## PAGE EXCERPT

===

Later, he gets the ambition to go to Delhi. A rather hopeless cause: he cannot hope to get enough money to bribe the Nepali, and the family likes the other driver more. Balram decides to conspire and act to get what he wants. He sees the number one driver is secretly a Muslim serving a racist master, and blackmails him into leaving. While he feels some guilt upon doing this, he becomes happier. By now it becomes clear that in this story and as far as Balram is concerned, the more ruthless he becomes the happier he is. The more ruthless he becomes, the stronger his sense of himself as a person becomes, a person that was raised like an animal, made to provide dumbly until he died unceremoniously. Ruthlessness is a good element for Balram.

What does this indicate for Balram? Is he a horrible human being? Does he delight in killing and bribing and blackmailing his way to the top in exchange for money and such pleasures? I believe its more of the fact that Balram values individuality and freedom more than he does morality. Freedom is a cause worth dying for, and thus it must be a cause worth killing for. Balram is not a bad person, for what he does he does in the process of becoming a person at all.

When Balram gets to the city, he is lost and humble and unsightly. He doesn’t know anything would be the conclusion drawn by most, something humorously observed on his comment on the shaved women. Balram is a simple country boy. But he learns. He sees how toothpaste can improve his teeth and he uses it. He stops scratching his crotch and using as much paan. He wears better clothing. He even gets himself a little coming of age ritual by getting a blonde whore, a luxury almost completely unheard of for a servant. He rapidly improves himself into a civilized city dweller.

===

## GIVEN EXERCISE
Continue the essay on Balram past its final sentence. The records are not needed for this exercise.

===

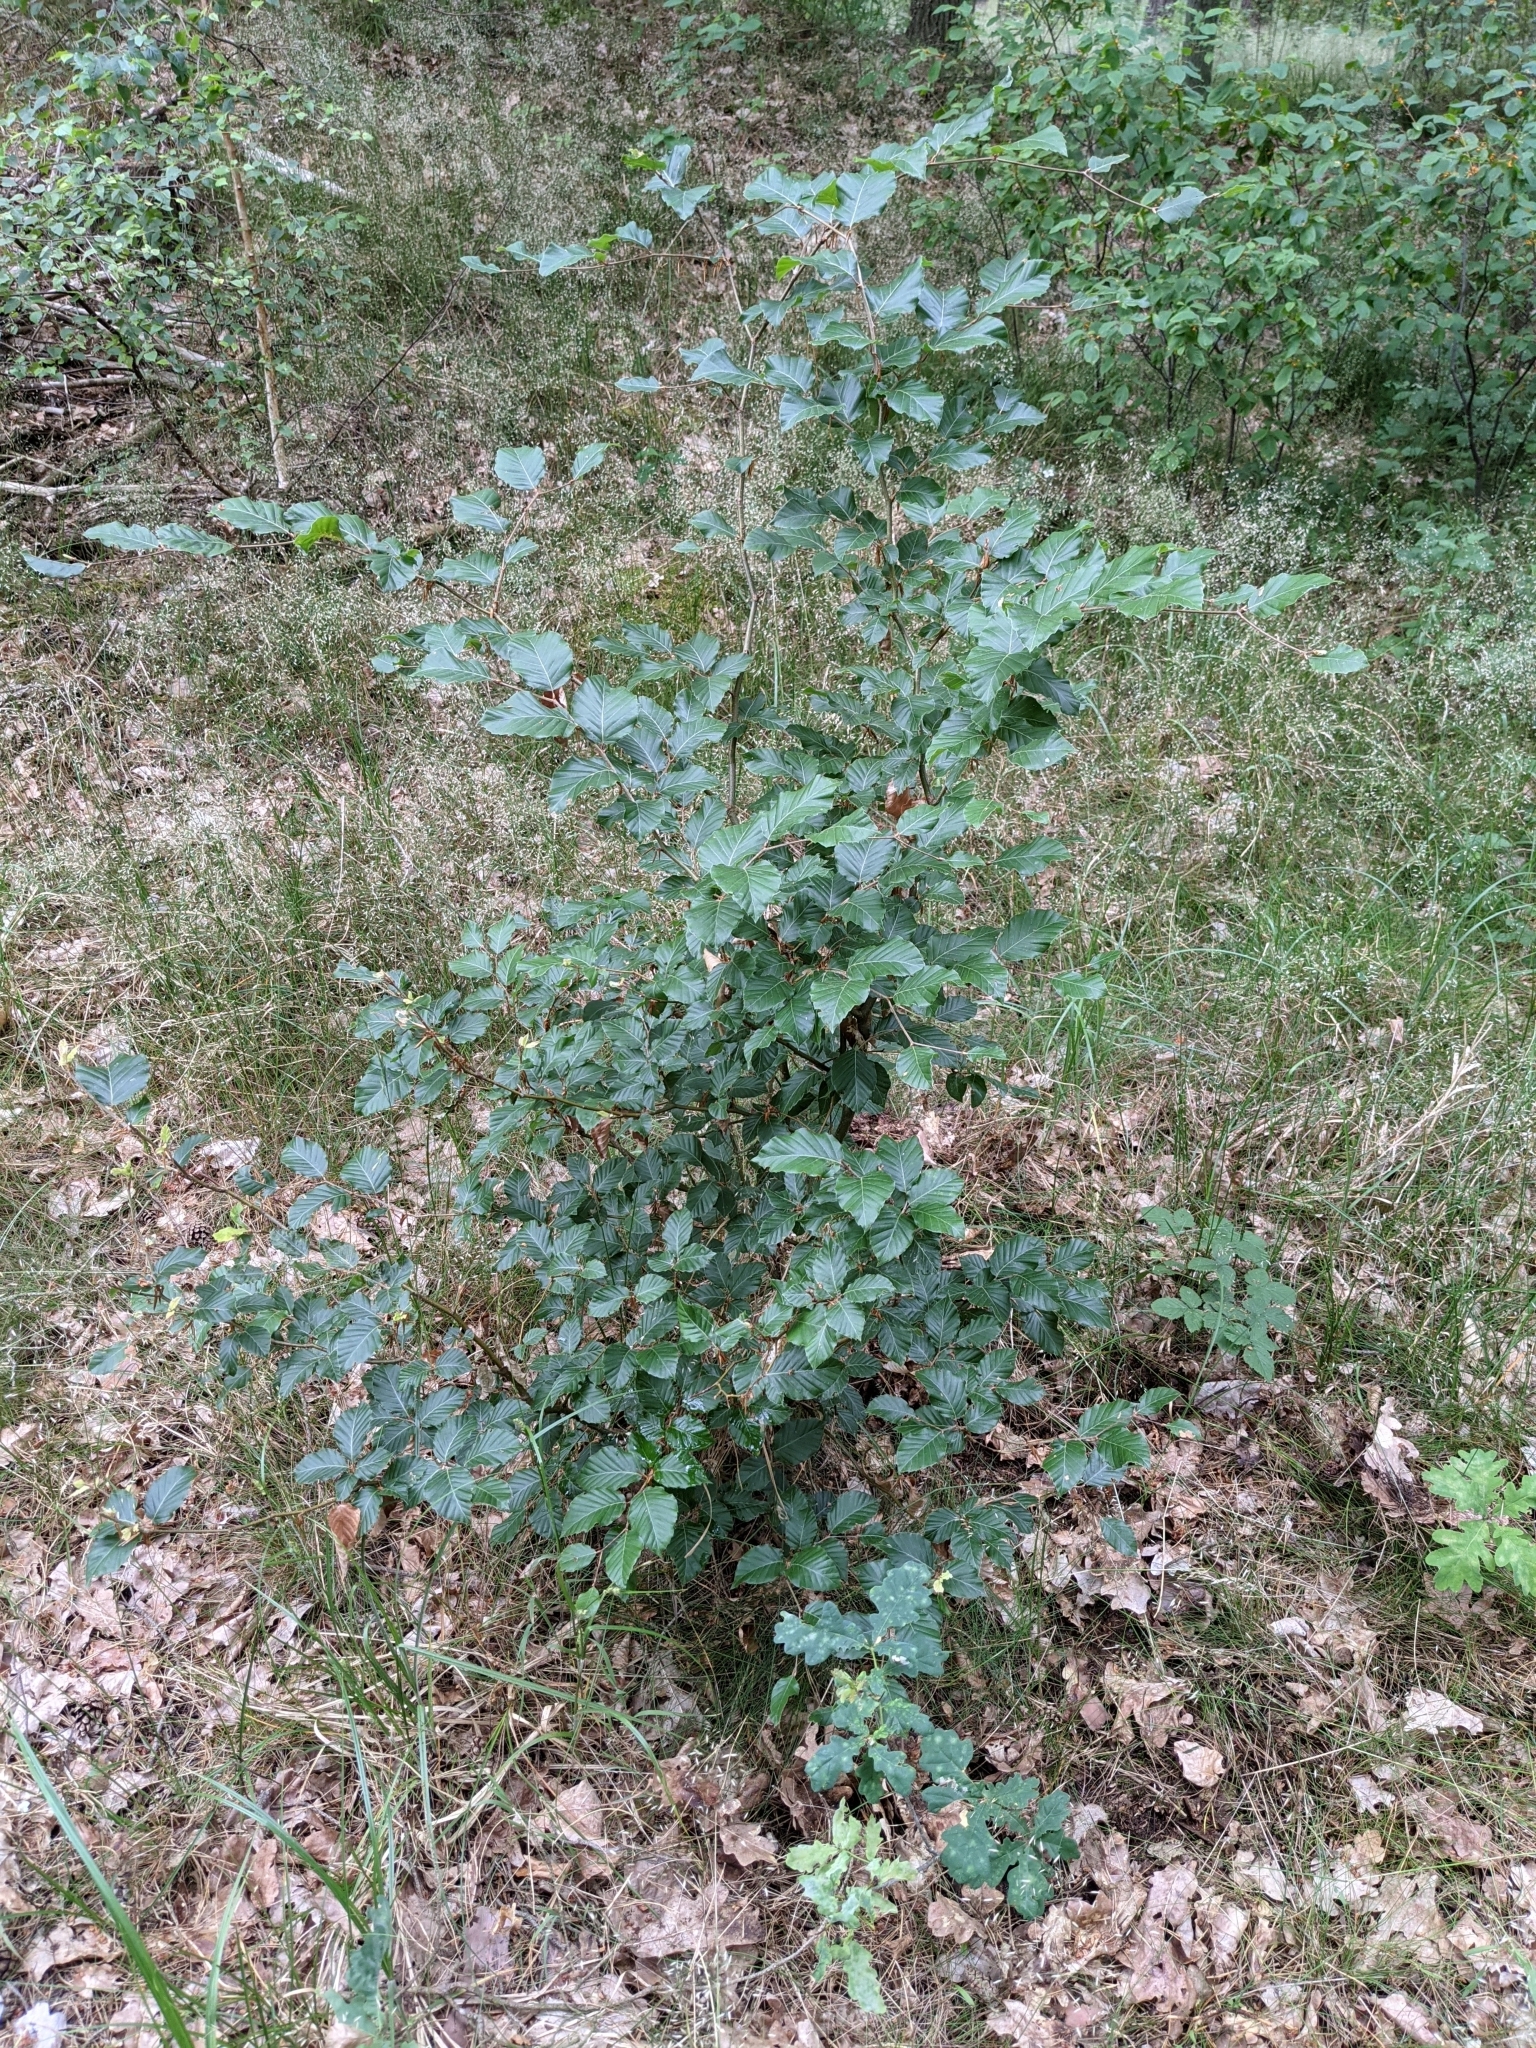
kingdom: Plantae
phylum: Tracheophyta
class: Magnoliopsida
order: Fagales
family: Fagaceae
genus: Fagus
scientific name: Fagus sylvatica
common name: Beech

===

## REPLY TO THE EXERCISE
One of the most interesting things in this book is the link between Ashok and Balram as he changes. Balram looks up to Ashok. Ashok is a good man. So he doesn’t steal, so he doesn’t cheat him. When Ashok tries to get him to take the blame for the traffic accident, it shatters that illusion for him. He is devastated by how he was cheated and used. When Ashok gets dumped, he gets corrupted. He starts sleeping around and partying, he partakes in every sin from gluttony to lust. He sleeps with that Russian actress while Balram sits there, “…hoping he’d come running out, arms flailing, and screaming “Balram, I was on the verge of making a mistake! Save me-lets drive away at once!” (187). When Balram becomes disillusioned with Ashok, he losses respect for him. And ironically his makes him imitate him, follow him in his corruption by stealing petrol, by using the car himself, by using it as a taxi, by going to corrupt mechanics.  Until finally the idea of stealing the bag pops up. The idea of taking 700,000 rupees and be free.

He wrestles with it. He can finally understand what freedom is. He can finally see what it is he was to gain by killing Ashok. He would lose his family, but they only saw him as a resource. He would become a fugitive, but he would become free.

The instant he hits Ashok with the bottle, he starts referring to Ashok as an “it.”

Balram is now an entrepreneur, a “pillar of Bangalore society”. He is a philosopher. He has strong opinions on government on the macro and micro scale. He is knowledgeable on the city more than almost anyone. He is superstitious. He has ventures in real estate and transportation.  Before he was a servant treated like an animal and acting like a piece of furniture. That is the transition he made in this book. It was worth everything he did to change.

For he became the White Tiger.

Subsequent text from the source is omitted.